Why it did, she couldn’t say. It wasn’t as though the universe somehow looked more kindly on humans who offered comfort to others—the universe should, Rachel believed, but there was no evidence that it did.

She was, in fact, appalled at how little she knew of the universe, even though her experience of matters beyond Earth—beyond anything seven billion other humans could ever hope to know—should have given her some insight, some special sense.

Yes, she had proof that alien life existed; hard evidence of that sat within four meters of her. She was convinced that her home world was little more than a speck of sand on some cosmic beach. (And that for the past twenty years she had lived inside an even smaller speck.) She had seen the marvels of amazing alien technology, not just the ability to send an inhabited planetoid from one solar system to another, but to literally demonstrate the power of life and death.

She knew that there was an ancient conflict between at least two types of intelligences in the universe, organic versus machine—and that she and her family had somehow gotten in the middle of it.

To think they and their friends could win . . . could have more effect on the battle than a butterfly could affect a hurricane . . . was probably laughable. Her limited but valuable lessons suggested to her that in big games, the score was always going to be Universe: 1,000,000,000; Individual Human: 0.

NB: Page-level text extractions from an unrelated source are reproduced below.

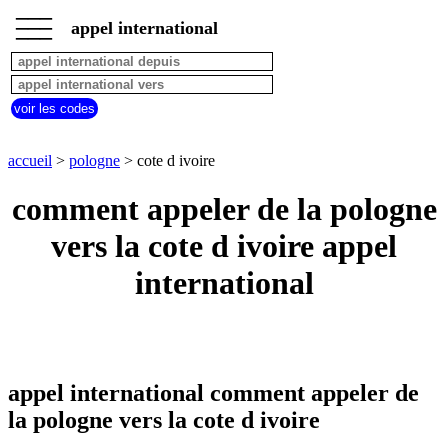
___
___
accueil
___
appel international
pologne
appel
depuis
pays
voir les codes
commencant
par
A
B
C
D
E
F
G
accueil
>
pologne
> cote d ivoire
H
I
J
K
L
M
N
comment appeler de la pologne
O
P
Q
R
S
T
U
vers la cote d ivoire appel
V
W
X
Y
Z
international
appel international comment appeler de
la pologne vers la cote d ivoire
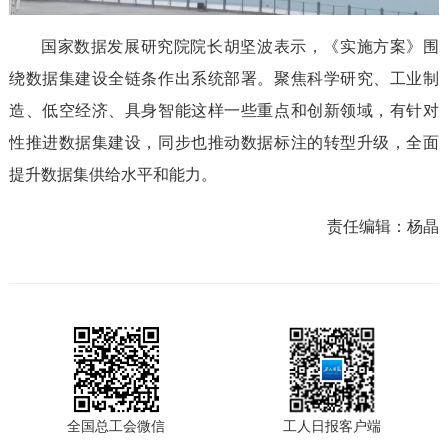
国家数据发展研究院院长胡坚波表示，《实施方案》围
绕数据集建设全链条作出系统部署。聚焦科学研究、工业制
造、低空经济、具身智能这样一些重点和创新领域，有针对
性推进数据集建设，同步也推动数据标注的转型升级，全面
提升数据集供给水平和能力。
责任编辑：
杨晶
全国总工会微信
工人日报客户端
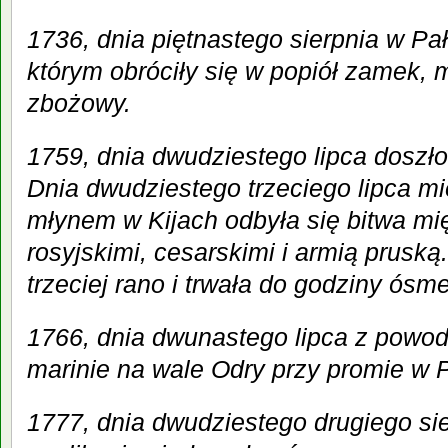
1736, dnia piętnastego sierpnia w Pał
którym obróciły się w popiół zamek, 
zbożowy.
1759, dnia dwudziestego lipca doszło 
Dnia dwudziestego trzeciego lipca 
młynem w Kijach odbyła się bitwa m
rosyjskimi, cesarskimi i armią pruską
trzeciej rano i trwała do godziny ósme
1766, dnia dwunastego lipca z powodu
marinie na wale Odry przy promie w 
1777, dnia dwudziestego drugiego s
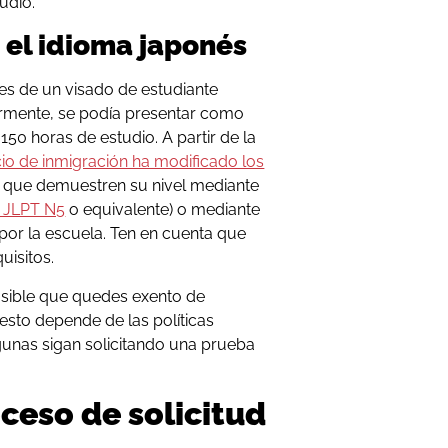
udio.
 el idioma japonés
tes de un visado de estudiante
ormente, se podía presentar como
150 horas de estudio. A partir de la
cio de inmigración ha modificado los
tes que demuestren su nivel mediante
JLPT N5
o equivalente) o mediante
 por la escuela. Ten en cuenta que
uisitos.
 posible que quedes exento de
esto depende de las políticas
lgunas sigan solicitando una prueba
ceso de solicitud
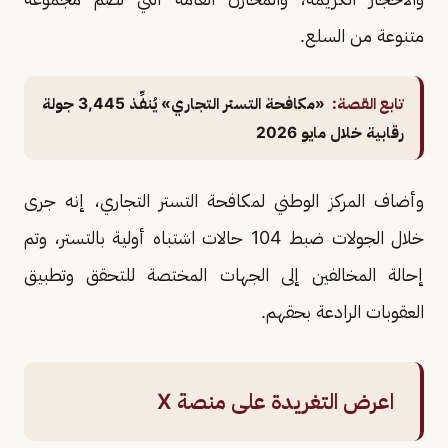
متنوعة من السلع.
تابع القصة:
«مكافحة التستر التجاري» يُنفِّذ 3,445 جولة
رقابية خلال مايو 2026
وأضاف المركز الوطني لمكافحة التستر التجاري، إنه جرى
خلال الجولات ضبط 104 حالات اشتباه أولية بالتستر، وتم
إحالة المخالفين إلى الجهات المختصة للتحقق وتطبيق
العقوبات الرادعة بحقهم.
اعرض التغريدة على منصة X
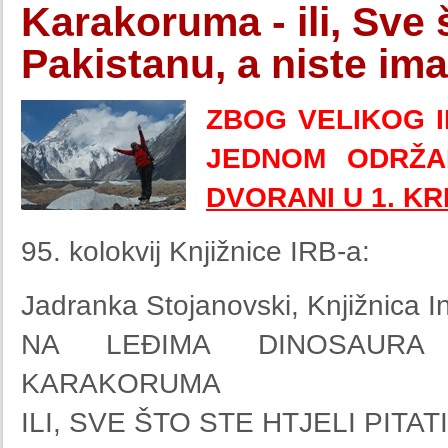
Karakoruma - ili, Sve št
Pakistanu, a niste ima
ZBOG VELIKOG I
JEDNOM ODRŽ
DVORANI U 1. KR
95. kolokvij Knjižnice IRB-a:
Jadranka Stojanovski, Knjižnica I
NA LEĐIMA DINOSAURA 
KARAKORUMA
ILI, SVE ŠTO STE HTJELI PITA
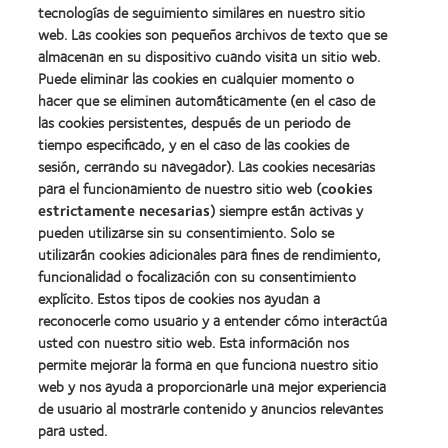
Premio
Premio
tecnologías de seguimiento similares en nuestro sitio
internacional
Manufacturing
web. Las cookies son pequeños archivos de texto que se
REBRAND
Learn
Leadership
100®
almacenan en su dispositivo cuando visita un sitio web.
more
100
(2012)
about
Puede eliminar las cookies en cualquier momento o
(ML
Premio
100)
hacer que se eliminen automáticamente (en el caso de
de
(2012)
las cookies persistentes, después de un periodo de
la
tiempo especificado, y en el caso de las cookies de
Industria
de
sesión, cerrando su navegador). Las cookies necesarias
la
para el funcionamiento de nuestro sitio web (
cookies
BCLA
estrictamente necesarias
) siempre están activas y
pueden utilizarse sin su consentimiento. Solo se
utilizarán cookies adicionales para fines de rendimiento,
funcionalidad o focalización con su consentimiento
explícito. Estos tipos de cookies nos ayudan a
Nuestros productos
reconocerle como usuario y a entender cómo interactúa
Encuentre su lente
usted con nuestro sitio web. Esta información nos
permite mejorar la forma en que funciona nuestro sitio
Tecnología para lentes de contacto
web y nos ayuda a proporcionarle una mejor experiencia
de usuario al mostrarle contenido y anuncios relevantes
Lentes de contacto y visión
para usted.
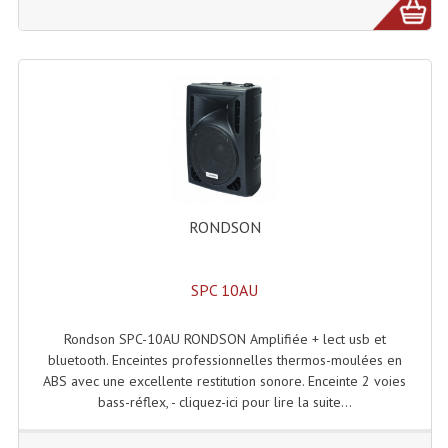
LISTE DU MATERIEL D'OCCASION
PLAN ACCES, LES HORAIRES
CRÉER UN COMPTE
RONDSON
SPC 10AU
Rondson SPC-10AU RONDSON Amplifiée + lect usb et
bluetooth. Enceintes professionnelles thermos-moulées en
ABS avec une excellente restitution sonore. Enceinte 2 voies
bass-réflex, - cliquez-ici pour lire la suite...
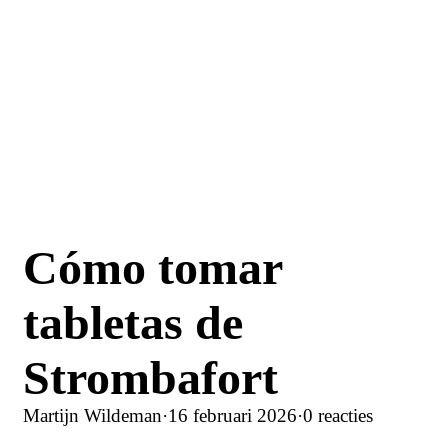
Cómo tomar
tabletas de
Strombafort
Martijn Wildeman
·
16 februari 2026
·
0 reacties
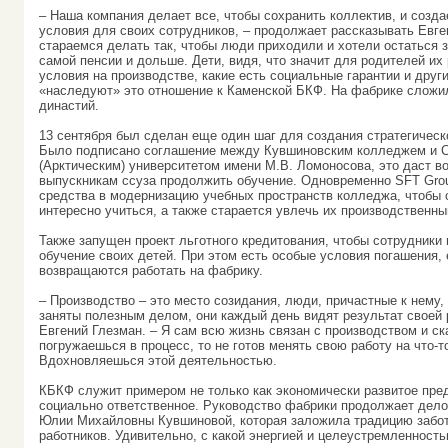
– Наша компания делает все, чтобы сохранить коллектив, и созд
условия для своих сотрудников, – продолжает рассказывать Евге
стараемся делать так, чтобы люди приходили и хотели остаться 
самой пенсии и дольше. Дети, видя, что значит для родителей их 
условия на производстве, какие есть социальные гарантии и друг
«наследуют» это отношение к Каменской БКФ. На фабрике сложи
династий.
13 сентября был сделан еще один шаг для создания стратегическо
Было подписано соглашение между Кувшиновским колледжем и 
(Арктическим) университетом имени М.В. Ломоносова, это даст в
выпускникам ссуза продолжить обучение. Одновременно SFT Gro
средства в модернизацию учебных пространств колледжа, чтобы
интересно учиться, а также старается увлечь их производственн
Также запущен проект льготного кредитования, чтобы сотрудники 
обучение своих детей. При этом есть особые условия погашения,
возвращаются работать на фабрику.
– Производство – это место созидания, люди, причастные к нему, 
заняты полезным делом, они каждый день видят результат своей 
Евгений Глезман. – Я сам всю жизнь связан с производством и ска
погружаешься в процесс, то не готов менять свою работу на что-т
Вдохновляешься этой деятельностью.
КБКФ служит примером не только как экономически развитое пред
социально ответственное. Руководство фабрики продолжает дел
Юлии Михайловны Кувшиновой, которая заложила традицию заботи
работников. Удивительно, с какой энергией и целеустремленность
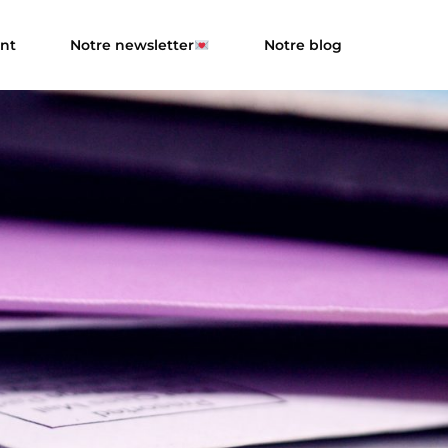
ent
Notre newsletter
Notre blog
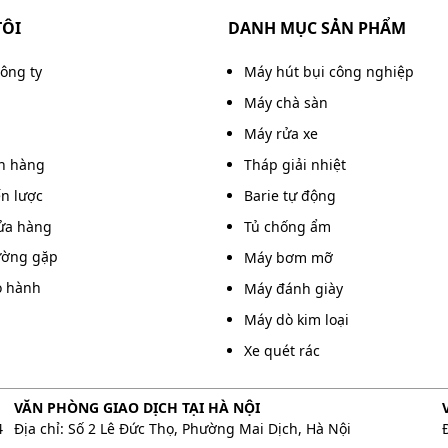
TÔI
DANH MỤC SẢN PHẨM
công ty
Máy hút bụi công nghiệp
Máy chà sàn
Máy rửa xe
án hàng
Tháp giải nhiệt
ến lược
Barie tự động
ửa hàng
Tủ chống ẩm
ường gặp
Máy bơm mỡ
o hành
Máy đánh giày
Máy dò kim loại
Xe quét rác
VĂN PHÒNG GIAO DỊCH TẠI HÀ NỘI
4
Địa chỉ: Số 2 Lê Đức Thọ, Phường Mai Dịch, Hà Nội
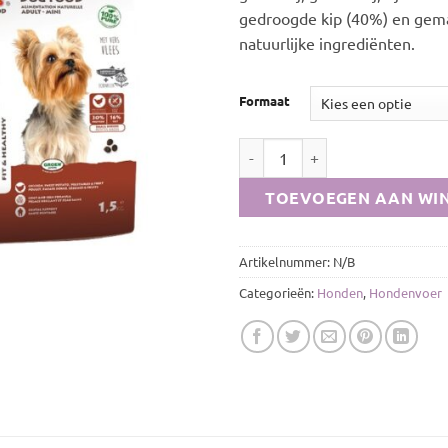
gedroogde kip (40%) en gem
natuurlijke ingrediënten.
Formaat
Biofood Adult Mini aantal
TOEVOEGEN AAN WI
Artikelnummer:
N/B
Categorieën:
Honden
,
Hondenvoer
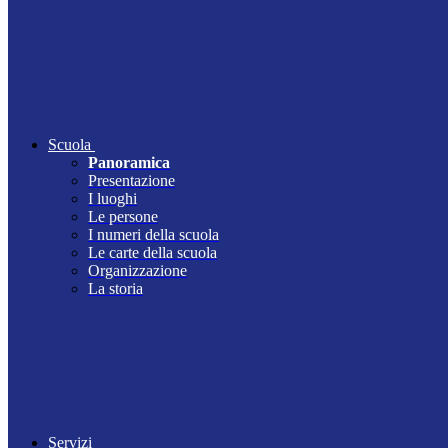
Scuola
Panoramica
Presentazione
I luoghi
Le persone
I numeri della scuola
Le carte della scuola
Organizzazione
La storia
Servizi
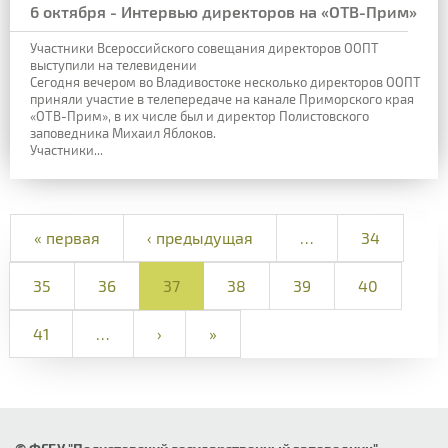
6 октября - Интервью директоров на «ОТВ-Прим»
Участники Всероссийского совещания директоров ООПТ
выступили на телевидении
Сегодня вечером во Владивостоке несколько директоров ООПТ
приняли участие в телепередаче на канале Приморского края
«ОТВ-Прим», в их числе был и директор Полистовского
заповедника Михаил Яблоков.
Участники...
« первая
‹ предыдущая
…
34
35
36
37
38
39
40
41
…
›
»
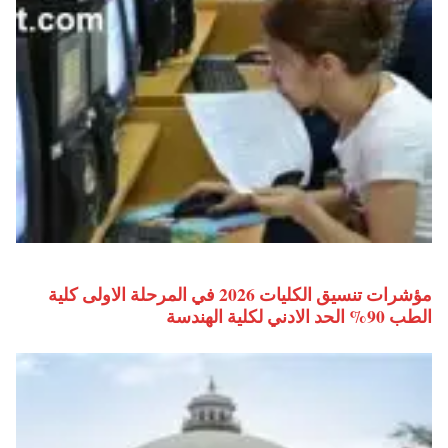
مؤشرات تنسيق الكليات 2026 في المرحلة الاولى كلية
الطب 90% الحد الادني لكلية الهندسة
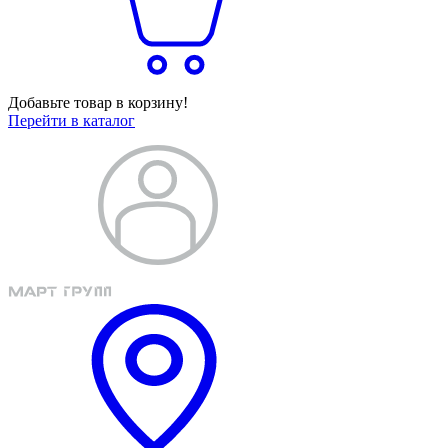
Добавьте товар в корзину!
Перейти в каталог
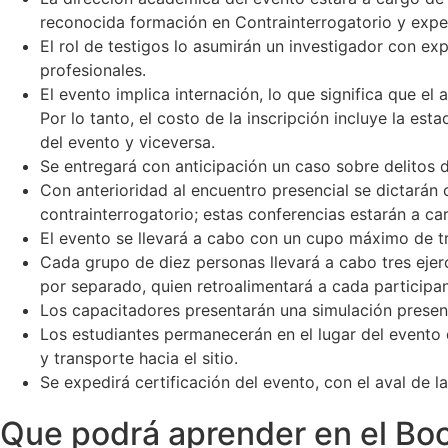
reconocida formación en Contrainterrogatorio y experie
El rol de testigos lo asumirán un investigador con exp
profesionales.
El evento implica internación, lo que significa que e
Por lo tanto, el costo de la inscripción incluye la est
del evento y viceversa.
Se entregará con anticipación un caso sobre delitos 
Con anterioridad al encuentro presencial se dictarán
contrainterrogatorio; estas conferencias estarán a 
El evento se llevará a cabo con un cupo máximo de tre
Cada grupo de diez personas llevará a cabo tres ejerc
por separado, quien retroalimentará a cada participan
Los capacitadores presentarán una simulación presen
Los estudiantes permanecerán en el lugar del evento 
y transporte hacia el sitio.
Se expedirá certificación del evento, con el aval de 
Que podrá aprender en el Boo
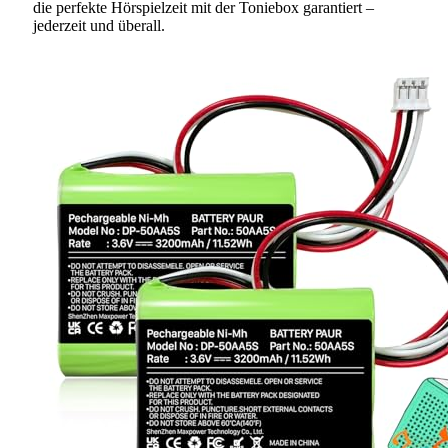
die perfekte Hörspielzeit mit der Toniebox garantiert –
jederzeit und überall.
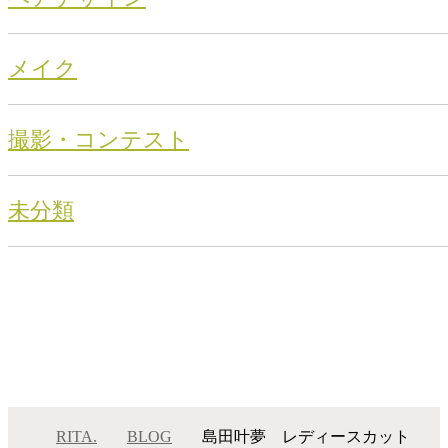
メイク
撮影・コンテスト
未分類
RITA.
BLOG
島田叶夢 レディースカット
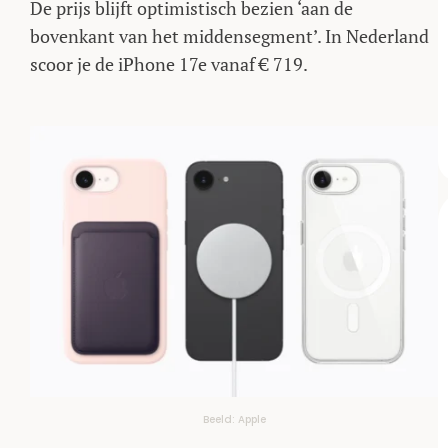
De prijs blijft optimistisch bezien ‘aan de
bovenkant van het middensegment’. In Nederland
scoor je de iPhone 17e vanaf € 719.
Beeld: Apple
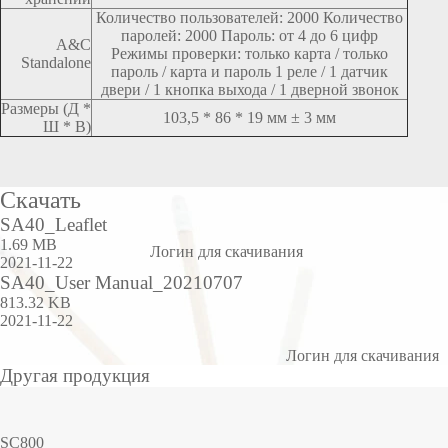
Количество пользователей: 2000 Количество
паролей: 2000 Пароль: от 4 до 6 цифр
A&C
Режимы проверки: только карта / только
Standalone
пароль / карта и пароль 1 реле / 1 датчик
двери / 1 кнопка выхода / 1 дверной звонок
Размеры (Д *
103,5 * 86 * 19 мм ± 3 мм
Ш * В)
Скачать
SA40_Leaflet
1.69 MB
Логин для скачивания
2021-11-22
SA40_User Manual_20210707
813.32 KB
2021-11-22
Логин для скачивания
Другая продукция
SC800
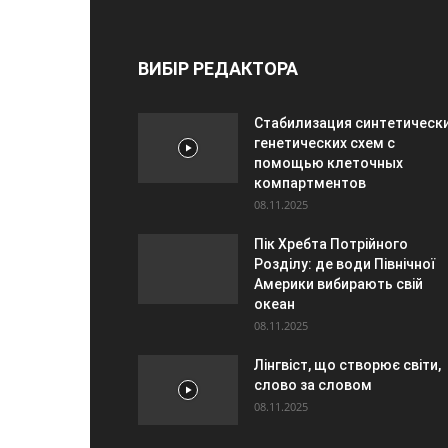
ВИБІР РЕДАКТОРА
Стабилизация синтетическ
генетических схем с
помощью клеточных
компартментов
08.11.2025
Пік Хребта Потрійного
Розділу: де води Північної
Америки вибирають свій
океан
08.11.2025
Лінгвіст, що створює світи,
слово за словом
08.11.2025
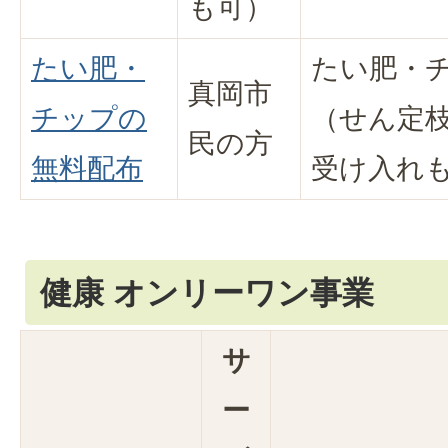
も可）
たい肥・
たい肥・
真岡市
チップの
（せん定
民の方
無料配布
受け入れ
健康 オンリーワン事業
サ
ー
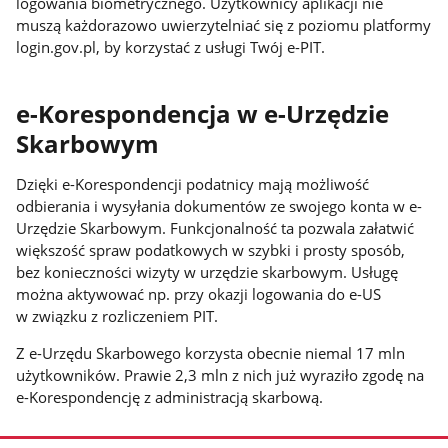
logowania biometrycznego. Użytkownicy aplikacji nie
muszą każdorazowo uwierzytelniać się z poziomu platformy
login.gov.pl, by korzystać z usługi Twój e-PIT.
e-Korespondencja w e-Urzędzie
Skarbowym
Dzięki e-Korespondencji podatnicy mają możliwość
odbierania i wysyłania dokumentów ze swojego konta w e-
Urzędzie Skarbowym. Funkcjonalność ta pozwala załatwić
większość spraw podatkowych w szybki i prosty sposób,
bez konieczności wizyty w urzędzie skarbowym. Usługę
można aktywować np. przy okazji logowania do e-US
w związku z rozliczeniem PIT.
Z e-Urzędu Skarbowego korzysta obecnie niemal 17 mln
użytkowników. Prawie 2,3 mln z nich już wyraziło zgodę na
e-Korespondencję z administracją skarbową.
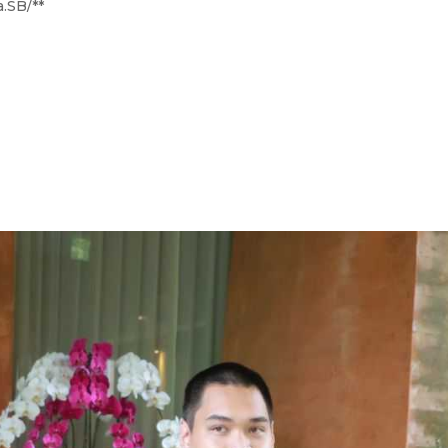
.SB/**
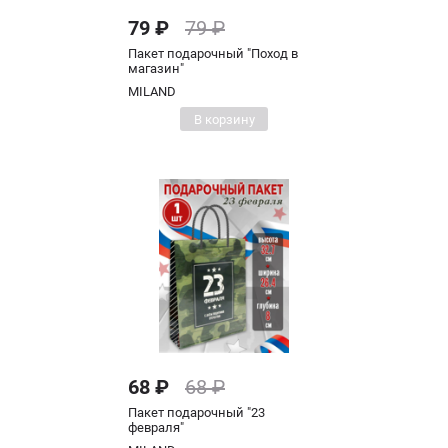
79 ₽
79 ₽
Пакет подарочный "Поход в
магазин"
MILAND
В корзину
68 ₽
68 ₽
Пакет подарочный "23
февраля"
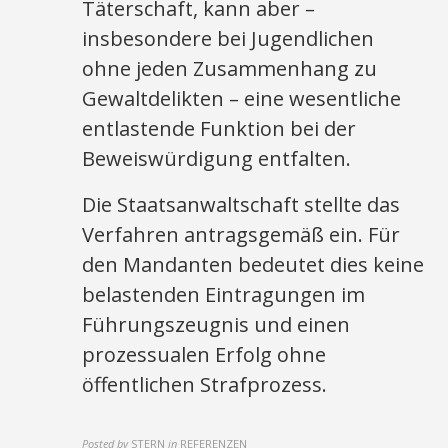
Täterschaft, kann aber –
insbesondere bei Jugendlichen
ohne jeden Zusammenhang zu
Gewaltdelikten – eine wesentliche
entlastende Funktion bei der
Beweiswürdigung entfalten.
Die Staatsanwaltschaft stellte das
Verfahren antragsgemäß ein. Für
den Mandanten bedeutet dies keine
belastenden Eintragungen im
Führungszeugnis und einen
prozessualen Erfolg ohne
öffentlichen Strafprozess.​
Posted by
STERN
in
REFERENZEN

Yet here she was . . . here they all were, stuck inside a metal tube, flying over an ocean toward a place they’d never seen, controlled and guarded by some of the most capable and hostile aliens imaginable.

Looked at one way, it was insane. Looked at another, it might have been hilarious.

Looked at as part of the human experience . . . maybe it was just fucking typical.